Spin: an essential factor in advancing the oxygen evolution reaction on 2D Fe-MOF

Abstract

The oxygen evolution reaction (OER) is a crucial component in oxygen-involving reactions and plays a vital role in developing sustainable energy conversion technologies. However, it still requires developing efficient catalysts that can overcome the sluggish reaction kinetics. Recent studies on oxygen electrocatalysis predominantly focussed on the thermodynamic viewpoint of oxygen adsorption, while the catalytic role of spin remains greatly elusive. In this work, we investigated the impact of spin on the OER performance of a two-dimensional iron-based metal–organic framework (2D Fe-MOF) using spin-polarized first-principles calculations. Our results reveal that the pristine Fe-MOF in the high spin state exhibits electronic properties suitable for an OER electrocatalyst. Even after adsorption, the Fe-MOF preserves its high spin state; such magnetic stability ensures the consistent application of the OER. Moreover, adsorption on a 2D Fe-MOF is spin-dependent. It validates that the spin states can regulate the adsorption strength for the OER. Remarkably, the spin-sensitive 2D Fe-MOF yields a significantly low overpotential of 0.49 V, comparable to precious catalysts.
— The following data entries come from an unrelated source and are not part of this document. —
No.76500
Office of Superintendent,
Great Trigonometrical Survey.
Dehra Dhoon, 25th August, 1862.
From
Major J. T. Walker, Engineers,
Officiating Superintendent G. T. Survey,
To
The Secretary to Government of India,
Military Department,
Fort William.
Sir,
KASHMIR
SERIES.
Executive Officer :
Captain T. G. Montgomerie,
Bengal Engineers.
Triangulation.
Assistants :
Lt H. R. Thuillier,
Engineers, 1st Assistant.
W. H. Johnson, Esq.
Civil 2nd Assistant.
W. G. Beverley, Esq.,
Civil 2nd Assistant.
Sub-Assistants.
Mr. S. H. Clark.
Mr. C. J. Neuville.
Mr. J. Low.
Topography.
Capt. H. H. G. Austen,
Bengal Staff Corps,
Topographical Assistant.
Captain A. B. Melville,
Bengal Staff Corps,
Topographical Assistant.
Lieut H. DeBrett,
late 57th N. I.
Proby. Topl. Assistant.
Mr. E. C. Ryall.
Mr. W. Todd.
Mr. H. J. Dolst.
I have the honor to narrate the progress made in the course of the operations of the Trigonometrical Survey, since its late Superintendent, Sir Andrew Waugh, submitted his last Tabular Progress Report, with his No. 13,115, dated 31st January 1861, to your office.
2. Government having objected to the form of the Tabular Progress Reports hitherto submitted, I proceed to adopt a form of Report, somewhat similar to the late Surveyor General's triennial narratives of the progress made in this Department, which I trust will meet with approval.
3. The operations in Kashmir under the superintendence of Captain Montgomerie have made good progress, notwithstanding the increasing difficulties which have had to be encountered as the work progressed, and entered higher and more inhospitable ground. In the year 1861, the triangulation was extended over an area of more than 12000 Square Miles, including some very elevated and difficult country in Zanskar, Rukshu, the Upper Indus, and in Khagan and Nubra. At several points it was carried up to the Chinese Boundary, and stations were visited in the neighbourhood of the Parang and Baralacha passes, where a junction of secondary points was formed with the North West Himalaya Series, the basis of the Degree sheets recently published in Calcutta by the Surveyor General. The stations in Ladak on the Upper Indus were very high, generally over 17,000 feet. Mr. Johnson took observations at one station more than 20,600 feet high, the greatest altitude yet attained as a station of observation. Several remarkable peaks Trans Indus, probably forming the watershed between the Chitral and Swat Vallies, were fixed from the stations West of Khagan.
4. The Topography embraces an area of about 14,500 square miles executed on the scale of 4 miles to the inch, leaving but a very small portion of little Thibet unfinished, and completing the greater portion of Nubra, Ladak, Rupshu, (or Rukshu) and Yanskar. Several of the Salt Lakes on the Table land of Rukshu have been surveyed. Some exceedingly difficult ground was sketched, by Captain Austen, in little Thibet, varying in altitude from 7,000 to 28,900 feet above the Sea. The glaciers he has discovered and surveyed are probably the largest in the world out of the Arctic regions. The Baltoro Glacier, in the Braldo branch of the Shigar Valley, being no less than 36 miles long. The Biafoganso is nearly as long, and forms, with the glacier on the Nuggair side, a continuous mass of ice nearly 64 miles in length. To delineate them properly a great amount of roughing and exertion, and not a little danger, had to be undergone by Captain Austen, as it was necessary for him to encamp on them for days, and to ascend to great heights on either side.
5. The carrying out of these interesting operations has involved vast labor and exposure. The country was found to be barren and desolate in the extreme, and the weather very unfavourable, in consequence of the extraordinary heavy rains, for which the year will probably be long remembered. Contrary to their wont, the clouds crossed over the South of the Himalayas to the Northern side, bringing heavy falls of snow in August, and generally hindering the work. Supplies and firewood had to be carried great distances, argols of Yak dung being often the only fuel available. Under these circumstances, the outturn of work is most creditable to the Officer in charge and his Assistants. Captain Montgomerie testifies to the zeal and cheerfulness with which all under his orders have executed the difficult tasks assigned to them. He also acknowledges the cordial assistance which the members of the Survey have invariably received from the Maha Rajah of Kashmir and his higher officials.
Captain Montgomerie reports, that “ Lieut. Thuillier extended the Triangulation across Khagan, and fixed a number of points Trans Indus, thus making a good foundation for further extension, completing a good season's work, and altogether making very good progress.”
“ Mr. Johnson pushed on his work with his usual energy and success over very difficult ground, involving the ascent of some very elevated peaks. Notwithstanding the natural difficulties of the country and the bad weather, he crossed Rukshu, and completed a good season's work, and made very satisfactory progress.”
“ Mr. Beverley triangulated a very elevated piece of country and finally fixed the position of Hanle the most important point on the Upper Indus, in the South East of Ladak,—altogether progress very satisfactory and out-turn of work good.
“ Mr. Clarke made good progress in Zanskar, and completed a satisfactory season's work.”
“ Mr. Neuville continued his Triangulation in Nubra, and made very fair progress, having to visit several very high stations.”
Furthermore, the spin-related charge transfer and orbital interaction originate from the overlapping between the O p_z of the oxygen intermediates and the Fe d_z² of the Fe active site. This reveals that the OER on the Fe-MOF is dependent on the selective spin-orbital. Overall, the spin is inevitable in enhancing the OER process, making our work valuable in the development of MOF catalysts. Our finding enriches the atomistic understanding of the OER in the development of noble-metal-free MOF catalysts.